We're not saying you should accept low coverage. We're saying that closing every bin mechanically without understanding which ones represent actual defect risk is a poor allocation of a DV team's last few weeks before tape-out.
How AI Coverage Analysis Changes This
The approach we take at Photoniq starts from the same UCDB database your simulator already produces. We read the coverage structure — toggle coverage, FSM state and transition coverage, line and branch coverage, functional coverage bins and their cross products — and build a structural model of how the uncovered regions of the coverage space relate to the RTL logic.
For each uncovered bin, the model estimates two things: what stimulus sequence characteristics are required to hit it (based on the RTL path structure and the constraint space), and what the relative defect risk of leaving it uncovered looks like (based on the structural properties of the logic and where in the design the hole sits).
The output is a ranked list of test scenarios: not random seeds with modified constraints, but specific stimulus patterns that the model predicts will exercise the uncovered logic. A DV engineer reading this list sees, for each recommendation: which bins it targets, what the predicted hit probability is, and why (the RTL path and coverage group relationship).

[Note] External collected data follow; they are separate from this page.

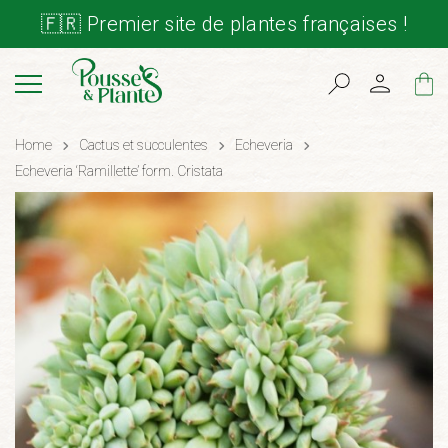
🇫🇷 Premier site de plantes françaises !
Cart
Home
Cactus et succulentes
Echeveria
Echeveria ‘Ramillette’ form. Cristata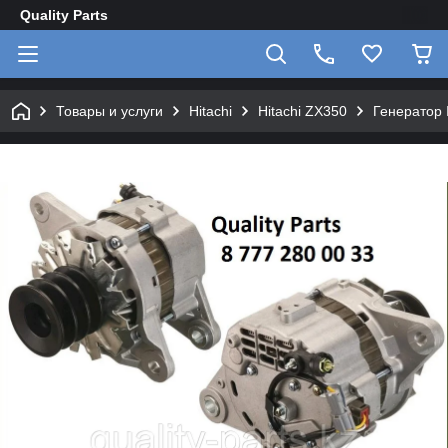
Quality Parts
Товары и услуги
Hitachi
Hitachi ZX350
Генератор 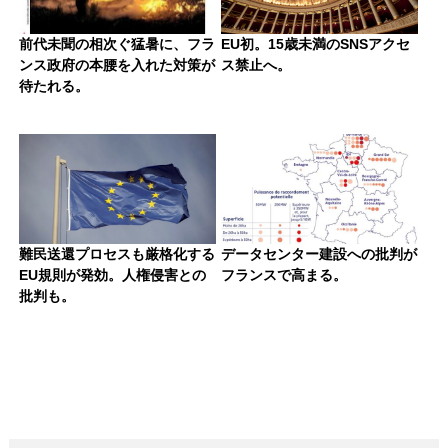
前代未聞の相次ぐ猛暑に、フラ
EU初。15歳未満のSNSアクセ
ンス政府の本腰を入れた対策が
ス禁止へ。
待たれる。
難民送還プロセスも厳格化する
データセンター建設への批判が
EU規則が発効。人権侵害との
フランスで高まる。
批判も。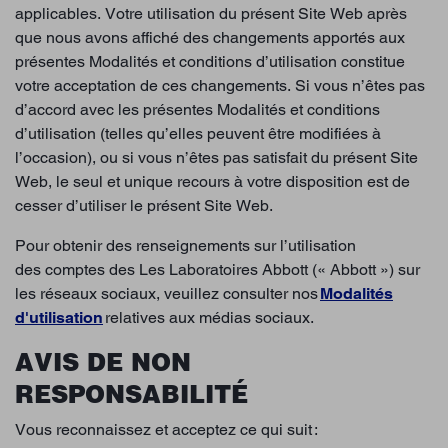
applicables. Votre utilisation du présent Site Web après
que nous avons affiché des changements apportés aux
présentes Modalités et conditions d’utilisation constitue
votre acceptation de ces changements. Si vous n’êtes pas
d’accord avec les présentes Modalités et conditions
d’utilisation (telles qu’elles peuvent être modifiées à
l’occasion), ou si vous n’êtes pas satisfait du présent Site
Web, le seul et unique recours à votre disposition est de
cesser d’utiliser le présent Site Web.
Pour obtenir des renseignements sur l’utilisation
des comptes des Les Laboratoires Abbott (« Abbott ») sur
les réseaux sociaux, veuillez consulter nos
Modalités
d'utilisation
relatives aux médias sociaux.
AVIS DE NON
RESPONSABILITÉ
Vous reconnaissez et acceptez ce qui suit :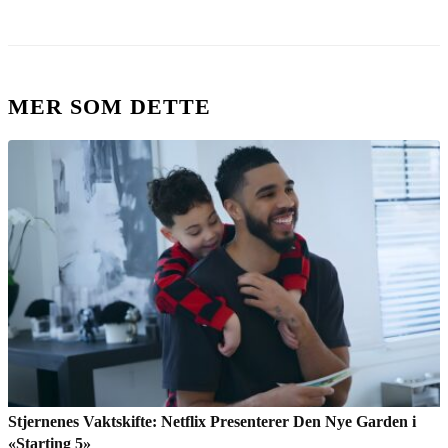
MER SOM DETTE
Stjernenes Vaktskifte: Netflix Presenterer Den Nye Garden i
«Starting 5»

This doesn't eliminate directed-test writing. A senior DV engineer still needs to translate a test scenario description into actual SystemVerilog. What it eliminates is the analysis phase — the hours spent per bin working out what the required preconditions are, which coverage groups are related, and where to start. That analysis is where the weeks get consumed.

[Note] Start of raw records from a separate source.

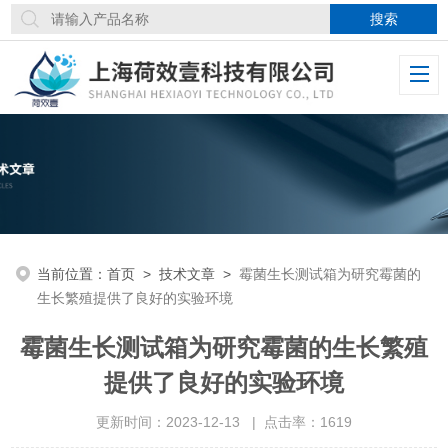
当前位置：
首页
>
技术文章
>
霉菌生长测试箱为研究霉菌的
生长繁殖提供了良好的实验环境
霉菌生长测试箱为研究霉菌的生长繁殖
提供了良好的实验环境
更新时间：2023-12-13 | 点击率：1619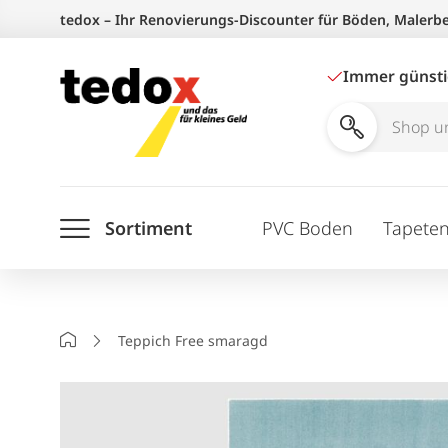
Zum
tedox – Ihr Renovierungs-Discounter für Böden, Malerb
Inhalt
springen
Immer günst
Shop
und
Ratgeber
Sortiment
PVC Boden
Tapete
durchsuchen
Startseite
Teppich Free smaragd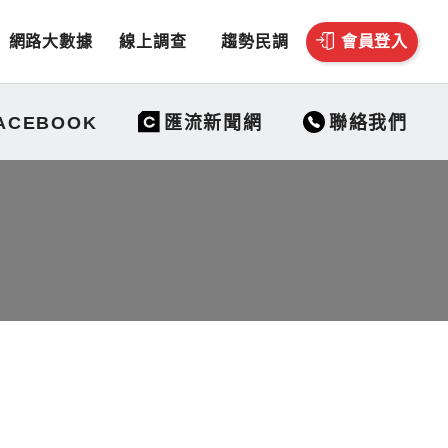
網路大數據
線上調查
趨勢民調
會員登入
聯絡我們
ACEBOOK
匯流新聞網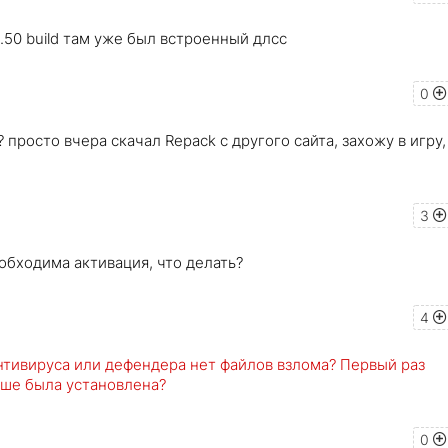
1.50 build там уже был встроенный длсс
0
? просто вчера скачал Repack с другого сайта, захожу в игру,
3
обходима активация, что делать?
4
антивируса или дефендера нет файлов взлома? Первый раз
ьше была установлена?
0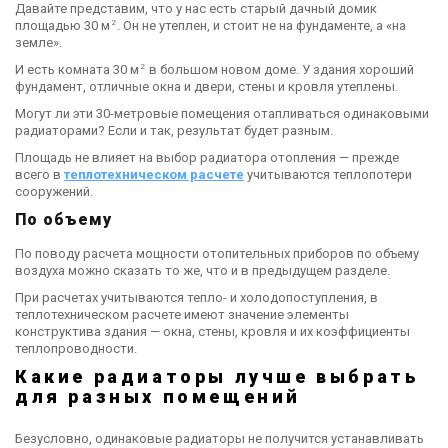
Давайте представим, что у нас есть старый дачный домик
2
площадью 30 м
. Он не утеплен, и стоит не на фундаменте, а «на
земле».
2
И есть комната 30 м
в большом новом доме. У здания хороший
фундамент, отличные окна и двери, стены и кровля утеплены.
Могут ли эти 30-метровые помещения отапливаться одинаковыми
радиаторами? Если и так, результат будет разным.
Площадь не влияет на выбор радиатора отопления — прежде
всего в
теплотехническом расчете
учитываются теплопотери
сооружений.
По объему
По поводу расчета мощности отопительных приборов по объему
воздуха можно сказать то же, что и в предыдущем разделе.
При расчетах учитываются тепло- и холодопоступления, в
теплотехническом расчете имеют значение элементы
конструктива здания — окна, стены, кровля и их коэффициенты
теплопроводности.
Какие радиаторы лучше выбрать
для разных помещений
Безусловно, одинаковые радиаторы не получится устанавливать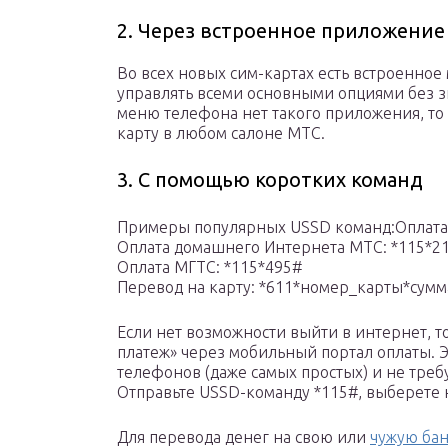
2. Через встроенное приложение
Во всех новых сим-картах есть встроенно
управлять всеми основными опциями без зн
меню телефона нет такого приложения, то
карту в любом салоне МТС.
3. С помощью коротких команд
Примеры популярных USSD команд:Оплата 
Оплата домашнего Интернета МТС: *115*2
Оплата МГТС: *115*495#
Перевод на карту: *611*номер_карты*сум
Если нет возможности выйти в интернет, т
платеж» через мобильный портал оплаты. 
телефонов (даже самых простых) и не треб
Отправьте USSD-команду *115#, выберете 
Для перевода денег на свою или
чужую бан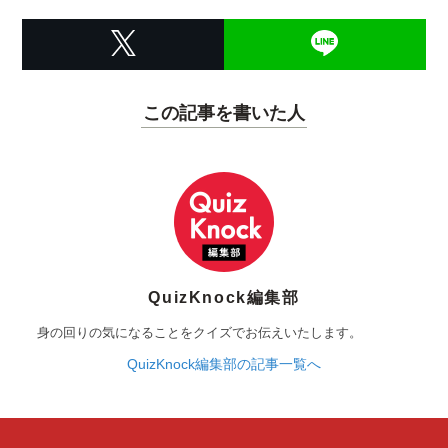
この記事を書いた人
QuizKnock編集部
身の回りの気になることをクイズでお伝えいたします。
QuizKnock編集部の記事一覧へ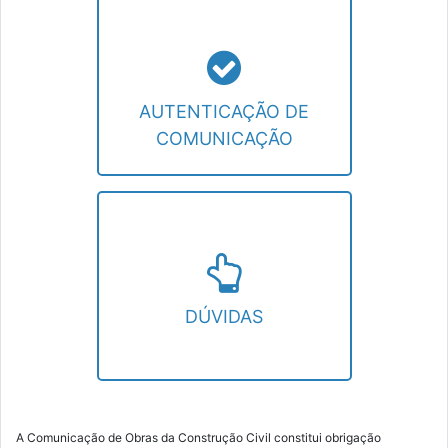
AUTENTICAÇÃO DE COMUNICAÇÃO
Consulta a autenticidade de um protocolo
de comunicação emitido.
AUTENTICAÇÃO DE
COMUNICAÇÃO
DÚVIDAS
Perguntas frequentes sobre o cadastro de
obras
DÚVIDAS
A Comunicação de Obras da Construção Civil constitui obrigação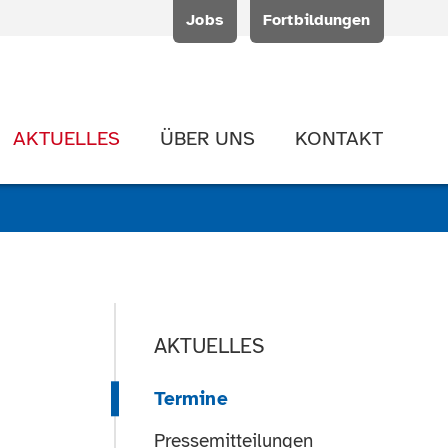
Jobs
Fortbildungen
AKTUELLES
ÜBER UNS
KONTAKT
AKTUELLES
Termine
Pressemitteilungen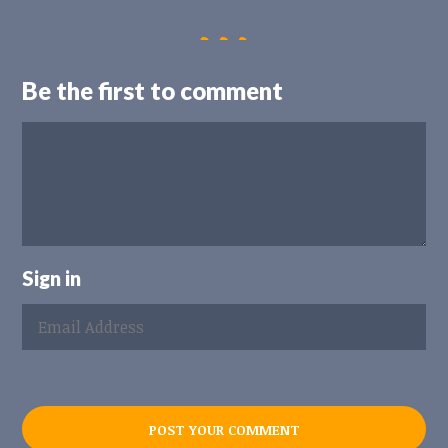
Be the first to comment
Sign in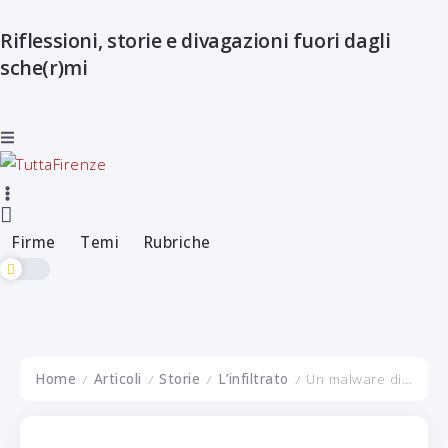
Riflessioni, storie e divagazioni fuori dagli
Firme
Temi
Rubriche
sche(r)mi
Firme
Temi
Rubriche
Home
Articoli
Storie
L’infiltrato
Un malware distruggerà l’umanità?
/
/
/
/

Coverage closure at 95%+ is achievable for most designs within a week when you start with a ranked, explained recommendation list instead of a raw UCDB and a deadline. The plateau is not an engineering inevitability. It is an information problem dressed up as a simulation problem.
Practical Diagnostics Before You Call It a Plateau
Before concluding you're at an irreducible plateau, a few diagnostics are worth running manually:
Check constraint solver utilization. If your constrained-random solver is generating a small number of distinct stimulus patterns due to overly tight constraints, adding randomization within the constraints won't help — you need to widen the constraint set. VCS and Questa both have constraint coverage reports that show you how often the solver is hitting the same solutions.
Identify FSM coverage holes by predecessor state. Export your FSM state coverage from UCDB and map the uncovered transitions against their predecessor states. If the predecessor state itself has low coverage, you have a cascaded hole — fix the upstream coverage first.
Cross-reference functional coverage bins against testbench constraint definitions. If the covergroup cross-product was defined after the constraint set was written, there may be legal combinations in the covergroup that the constraint set explicitly prohibits. These bins cannot be hit without a testbench modification, not just more seeds.
Identifying these categories separates the "run more simulation" problem from the "write a directed test" problem from the "fix the testbench" problem. Each has a different solution, and conflating them wastes schedule.
The plateau at 85% is not where verification ends. It is where the interesting work starts — if you know what you're looking at.